El pirata estaba paralizado. Su boca se abrió para emitir algún sonido incoherente.
Lucky prosiguió:
—Le he dicho todo esto, Hansen, para convencerle de que está perdido. Está completamente derrotado. Le queda tan sólo su vida. No le prometeré nada, pero si hace lo que le he pedido, tal vez pueda salvar eso que le ha quedado. Llame a Ganímedes.
Con un gesto de abandono, Hansen se miró las manos.
El almirante, con la voz ahogada de angustia, preguntó:
—¿El Consejo ha limpiado los asteroides? ¿Ellos han hecho el trabajo? ¿No han consultado con el Almirantazgo?
—¿Y bien, Hansen? —insistió Lucky.
—¿Qué importa ahora? Llamaré —dijo Hansen.
Conway, Henree y Bigman estaban en el espaciopuerto para recibir a Lucky, cuando el joven regresó a la Tierra. Cenaron juntos en el Salón de Cristal, en el piso más alto del restaurante Planeta. A través de los cristales curvos de los muros del comedor, distinguían las luces cálidas de la ciudad, pequeñas allá abajo, entre la bruma.
—Ha sido una verdadera suerte —dijo Henree— que el Consejo lograra penetrar en las bases piratas antes de que interviniese la armada. Una acción militar no habría solucionado el problema.

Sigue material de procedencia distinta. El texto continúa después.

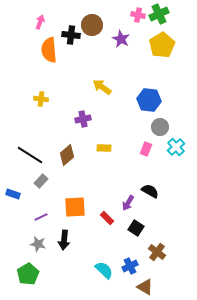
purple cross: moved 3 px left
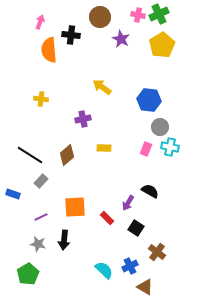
brown circle: moved 8 px right, 8 px up
cyan cross: moved 6 px left; rotated 36 degrees counterclockwise
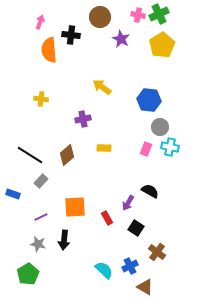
red rectangle: rotated 16 degrees clockwise
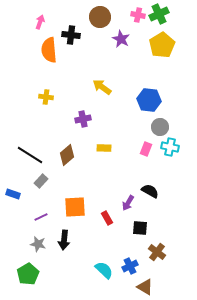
yellow cross: moved 5 px right, 2 px up
black square: moved 4 px right; rotated 28 degrees counterclockwise
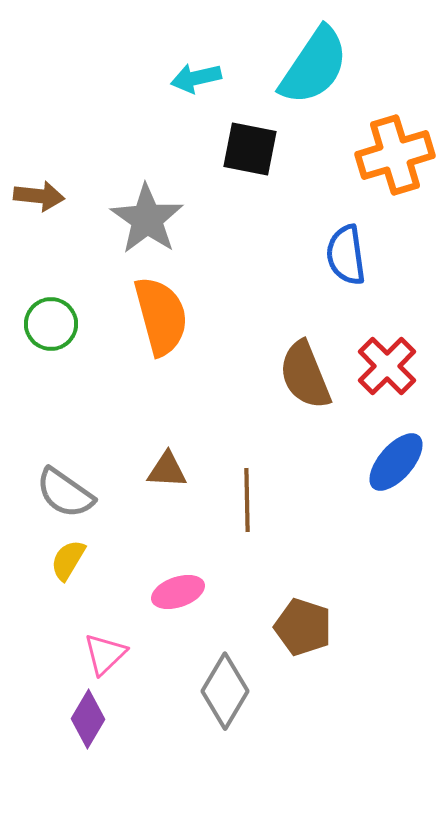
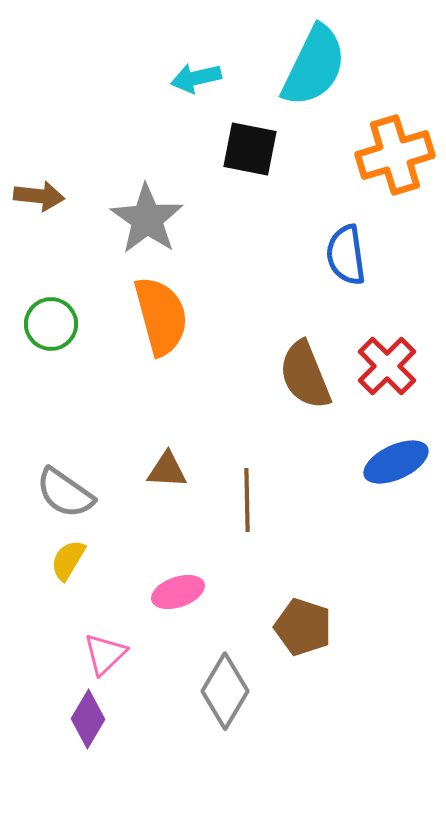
cyan semicircle: rotated 8 degrees counterclockwise
blue ellipse: rotated 24 degrees clockwise
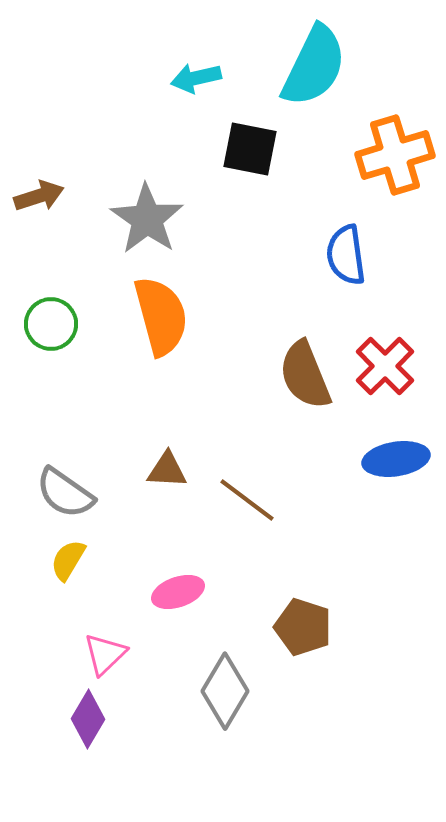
brown arrow: rotated 24 degrees counterclockwise
red cross: moved 2 px left
blue ellipse: moved 3 px up; rotated 16 degrees clockwise
brown line: rotated 52 degrees counterclockwise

—Tienes razón —asintió Conway—. Los asteroides podrían haber quedado expeditos para una futura banda de piratas. La mayoría de ésa gente no sabía que estaban peleando del lado de Sirio. Es gente sencilla que ha buscado una vida mejor que la que había llevado antes. Creo que podremos persuadir al Gobierno para que les ofrezca una amnistía a todos los que no hayan participado en invasiones. Y éstos últimos no son muchos.

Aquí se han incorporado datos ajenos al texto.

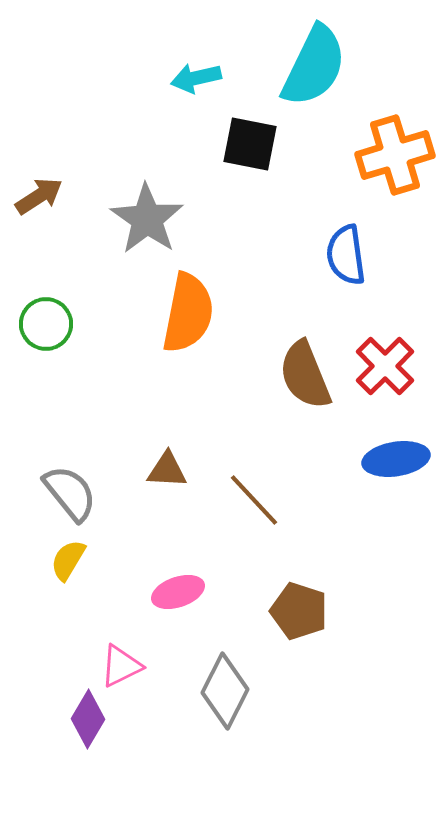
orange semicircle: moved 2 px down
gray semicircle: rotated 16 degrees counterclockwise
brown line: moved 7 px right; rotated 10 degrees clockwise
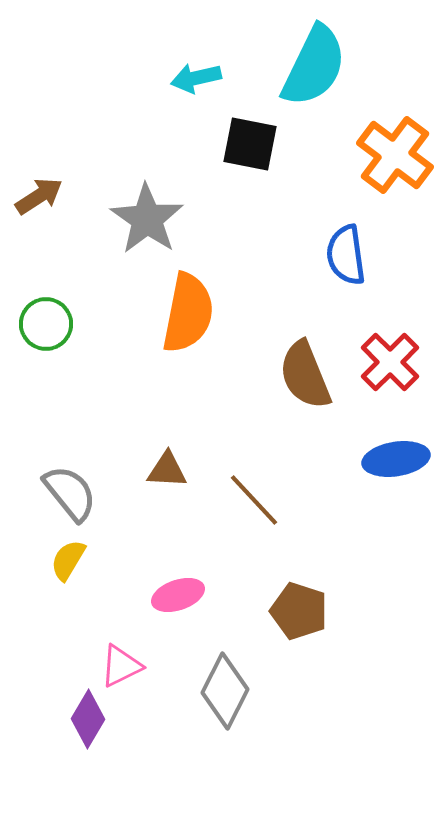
orange cross: rotated 36 degrees counterclockwise
red cross: moved 5 px right, 4 px up
pink ellipse: moved 3 px down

—En realidad —dijo Lucky—, dándoles ayuda para continuar con el desarrollo en los asteroides, financiando la expansión de sus huertos de levadura, proveyéndoles agua, aire y energía, estaremos estableciendo una defensa para el futuro. La mejor protección contra los criminales de los asteroides es una comunidad pacífica y próspera allí mismo. En eso consiste la paz.
Bigman intervino, casi molesto:
—No te engañes. Habrá paz hasta que Sirio se decida a intentar una nueva invasión.
Lucky cubrió la cara enfurruñada del hombrecito con su manaza, con un gesto juguetón:
—Creo que estás enojado porque nos hemos perdido una linda guerra, Bigman. ¿Qué te ocurre? ¿No puedes aprovechar este descanso?
—Oye, Lucky —dijo Conway—, tendrías que habernos prevenido acerca de tus teorías.
—Sí, hasta había pensado en ello, pero era una necesidad para mí enfrentarme con Hansen yo solo. Había razones personales muy importantes.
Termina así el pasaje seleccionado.